No pictures belong in the copy, but every line of the material below must be reproduced exactly.

Dataset content
BEGIN

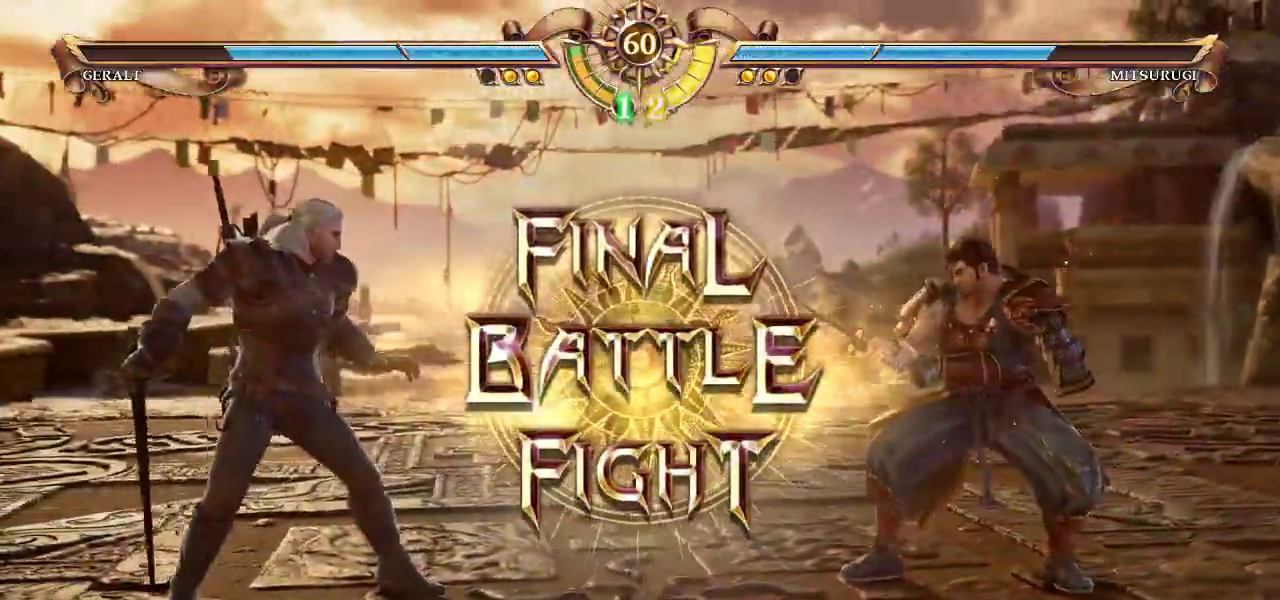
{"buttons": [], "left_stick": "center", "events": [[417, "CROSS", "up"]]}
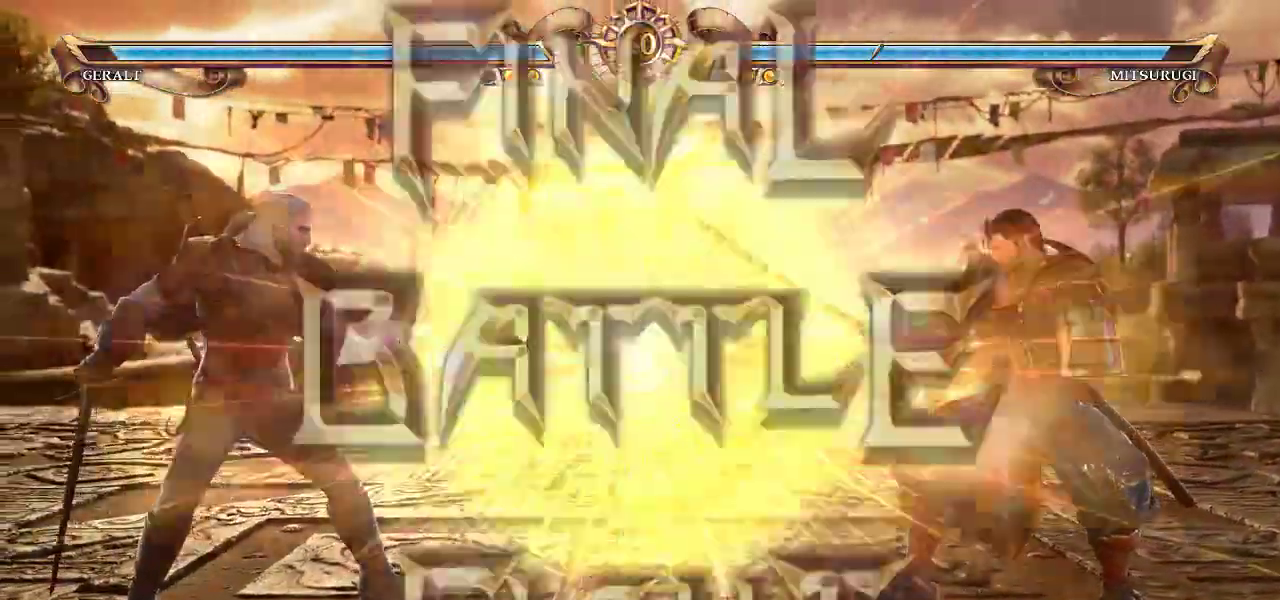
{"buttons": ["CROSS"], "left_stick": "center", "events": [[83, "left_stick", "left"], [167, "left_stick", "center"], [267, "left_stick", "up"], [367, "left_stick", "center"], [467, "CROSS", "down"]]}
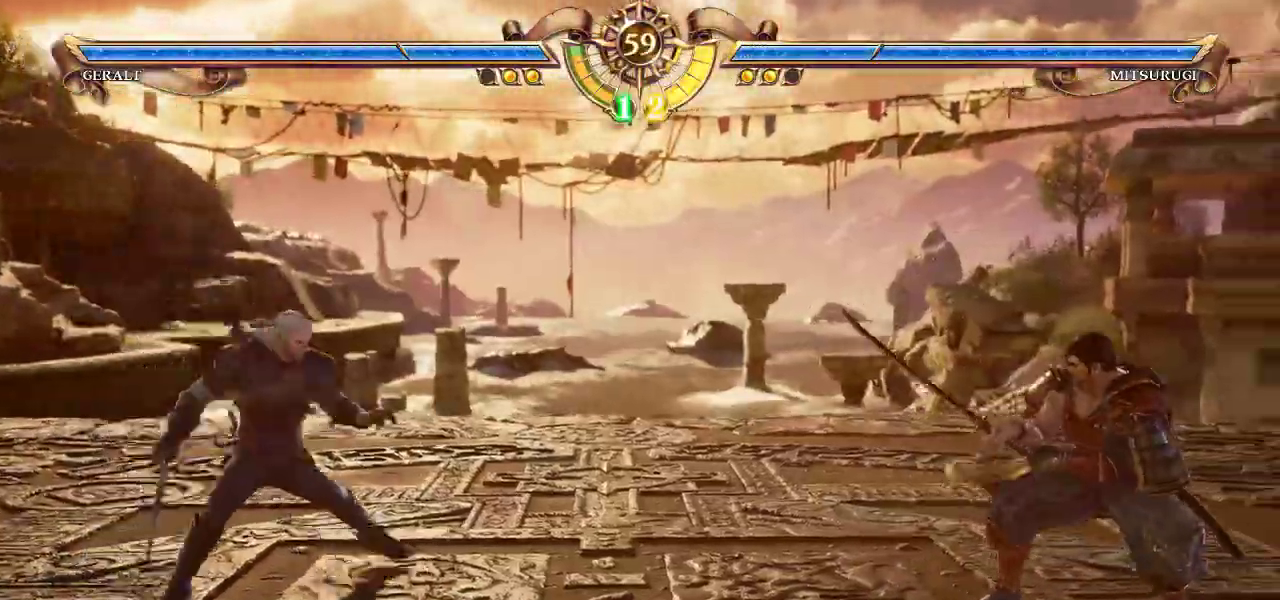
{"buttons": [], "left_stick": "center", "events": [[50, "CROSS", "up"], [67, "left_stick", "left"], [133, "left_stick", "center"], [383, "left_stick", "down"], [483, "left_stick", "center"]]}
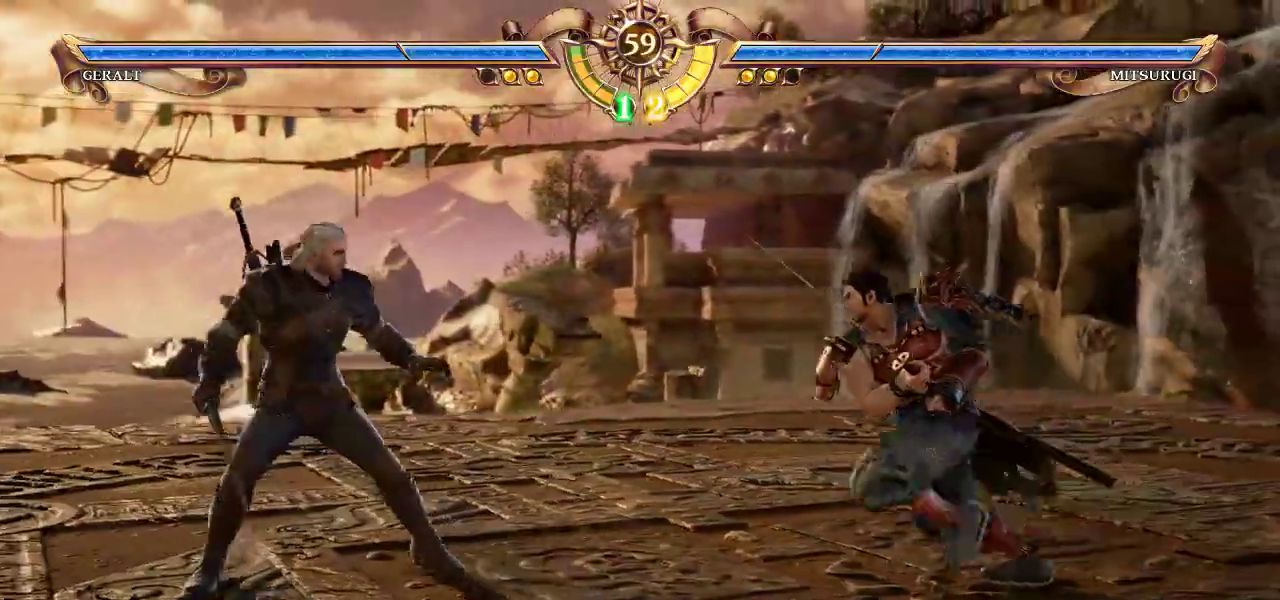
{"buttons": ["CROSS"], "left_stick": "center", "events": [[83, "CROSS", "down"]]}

END

Response to the task
{"buttons": [], "left_stick": "center", "events": [[417, "CROSS", "up"]]}
{"buttons": ["CROSS"], "left_stick": "center", "events": [[83, "left_stick", "left"], [167, "left_stick", "center"], [267, "left_stick", "up"], [367, "left_stick", "center"], [467, "CROSS", "down"]]}
{"buttons": [], "left_stick": "center", "events": [[50, "CROSS", "up"], [67, "left_stick", "left"], [133, "left_stick", "center"], [383, "left_stick", "down"], [483, "left_stick", "center"]]}
{"buttons": ["CROSS"], "left_stick": "center", "events": [[83, "CROSS", "down"]]}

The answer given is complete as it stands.